Click Lancashire. By James Marshall.
Ocean Cleanup's $20 million boom – designed to clean up the Pacific Garbage Patch in five years and dubbed Wilson after the volleyball in the movie Castaway – will be towed back to port along with around 2,000 kg of plastic that has been recovered from the patch over the past few weeks. The plan was to begin cleaning up the Great Pacific Garbage Patch, a giant floating mass of more than 1.8 trillion pieces of plastic twice the size of Texas.
The plastic pipe-and-skirt system placed in the Pacific Ocean to corral marine litter needs fixing for “structural malfunctioning” about two-and-a-half months after being deployed to the garbage patch halfway between California and Hawaii.
The 2,000-foot long boom is created to capture marine plastic via 10-foot deep screens, with bulkheads for storage. The system was created to gather plastic pollution from the ocean's surface to a depth of 10 feet.
Hopefully, no one is keeping score because if they were it would be Great Pacific Garbage Patch: 2, Wilson: 0.

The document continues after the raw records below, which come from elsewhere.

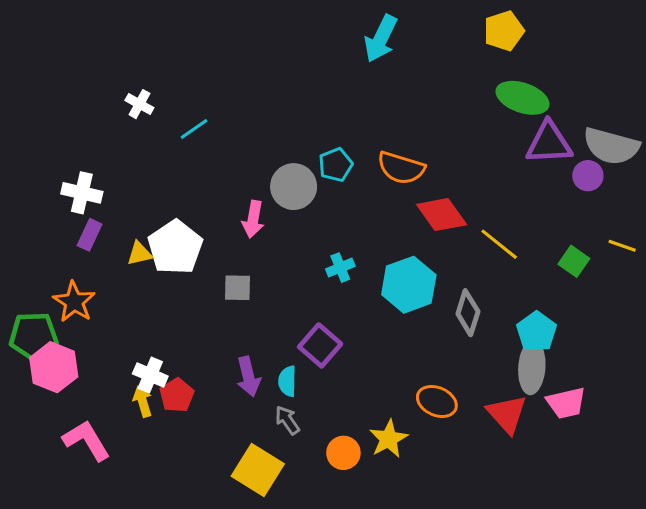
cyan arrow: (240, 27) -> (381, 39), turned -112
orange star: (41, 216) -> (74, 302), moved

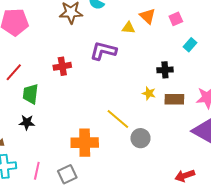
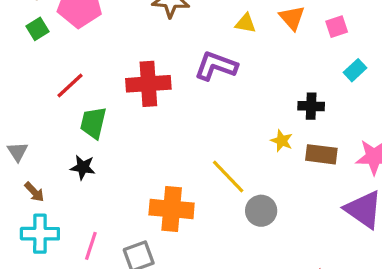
yellow triangle: (128, 28) -> (246, 23), moved
red cross: (62, 66) -> (148, 84), size x1.5

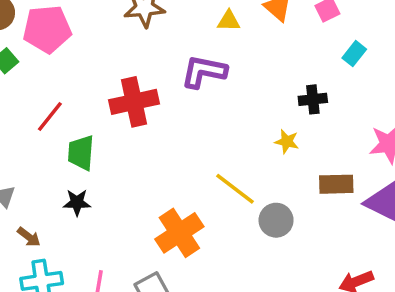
brown rectangle: (321, 154) -> (336, 184), moved
orange cross: (172, 209) -> (179, 233), turned -30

This “structural malfunctioning of the cleanup system” means the team is returning to port earlier than planned, the project founder Boyan Slat said on the organisation's website.

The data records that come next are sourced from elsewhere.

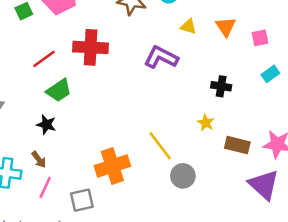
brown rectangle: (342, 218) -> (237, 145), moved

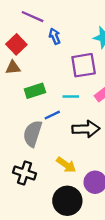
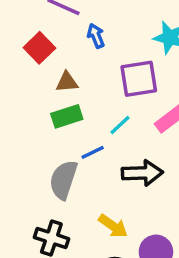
brown triangle: (13, 68) -> (67, 82), moved
cyan line: (71, 96) -> (120, 125), turned -42

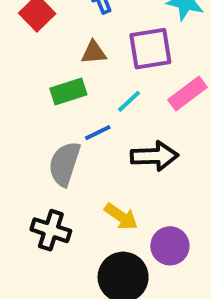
brown triangle: (67, 82) -> (94, 52), moved

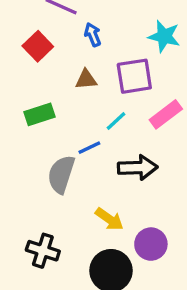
green rectangle: (68, 92) -> (40, 114), moved
black cross: (51, 230) -> (43, 251), moved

Founder & CEO Boyan Slat announced the news in a December 31 blog post, saying “setbacks like this are inevitable when pioneering new technology at a rapid pace”, and maintaining that ” these teething troubles are solvable, and the cleanup of the Great Pacific Garbage Patch will be operational in 2019″. The system's deployment followed years of Ocean Cleanup research and fundraising that generated about $35 million in donations and sponsors, including PayPal co-founder Peter Thiel. “Also, because no material was lost, there have been no safety risks for the crew, environment or passing marine traffic”.